This article was published in 2018, in Newsletter 137.
We were happy to welcome Lucy Marstrand as guest speaker for the March monthly meeting. Lucy attended school in Cambridge before heading off to university about twenty years ago, so her visit was a bit of a trip down memory lane. We took her on our usual tour with a few stops to see some ‘new’ (to her) infrastructure such as the Riverside bridge, as well as some more recent changes such as the parallel crossing on Huntingdon Road. She was especially interested in comparing the new cycle lanes on Huntingdon Road with cycle lanes that have been built in her current home of Bournemouth. Since we toured in mid-afternoon we got to see a distinctly Cambridge school run, with kids cycling home from school on both old and new infrastructure.

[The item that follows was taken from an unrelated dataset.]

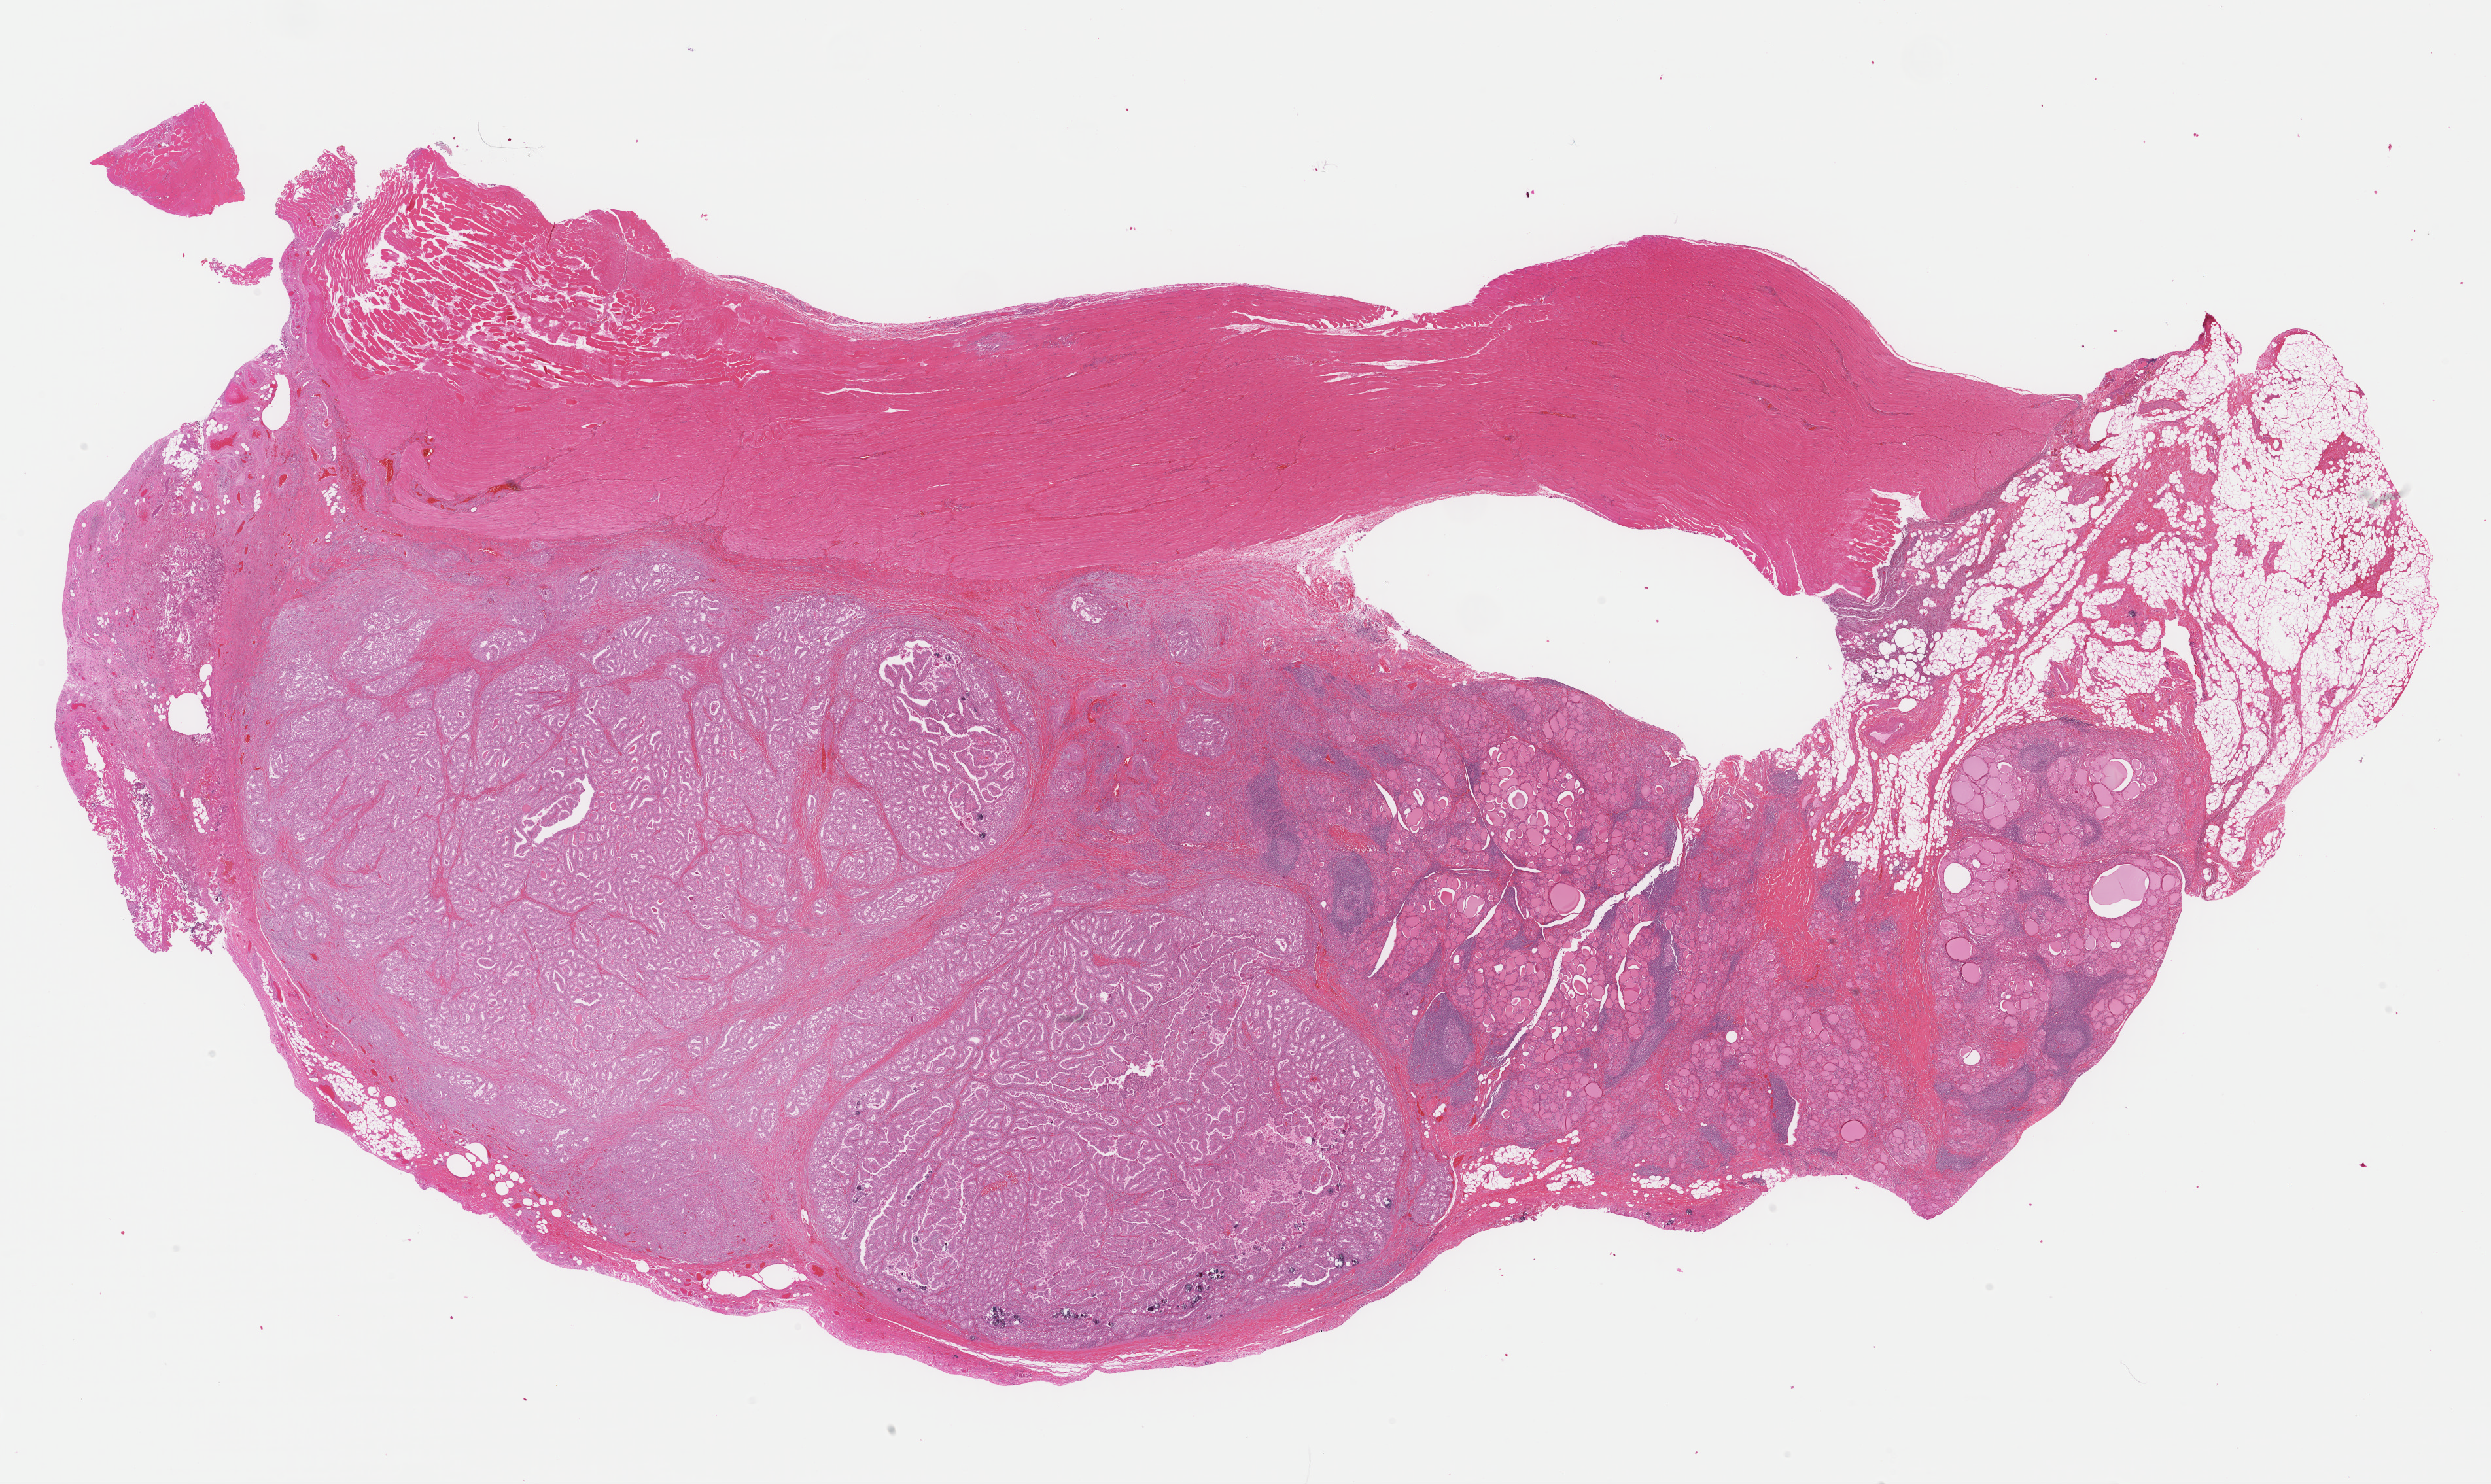
Digitized H&E tissue section (whole slide) — shown as a low-resolution overview of the whole scanned area (about 30.0 x 17.9 mm); formalin-fixed paraffin-embedded (FFPE) diagnostic section; sample: primary tumour, thyroid. Female patient; age at initial diagnosis 55 years.
Pathologic diagnosis: Papillary adenocarcinoma, NOS (thyroid gland). AJCC pathologic stage: III (6th edition). Lymph nodes positive (case pathology): 6 of 23 examined. Laterality: midline.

Lucy’s research was featured in an article in Newsletter 136, about last year’s Cycling and Society Symposium. She is seeking to learn more about why our streets are designed the way they are, compared to the much more attractive and walking and cycling-friendly streets of many cities in the Netherlands. The basic question is: ‘who’s deciding how our roads are?’ Some quotes from her talk:
- In medicine, if you had a drug that led to people dying, being unhappy or unable to move around, you wouldn’t give it to them. Why are we still giving people environments that narrow their opportunities and harm their quality of life?
- We’ve cut out of the British imagination how streets could be.
- We need to see multi-disciplinary design teams because it’s not going to happen with only engineers driving it forward.
- Rather than just attracting engineers we need to attract a greater breadth of talent and skills to transport.
- We need to ensure that walking and cycling are mainstream in engineering, not separate topics, they’re integral to training.
- Visioning needs to be a part of the way engineers think.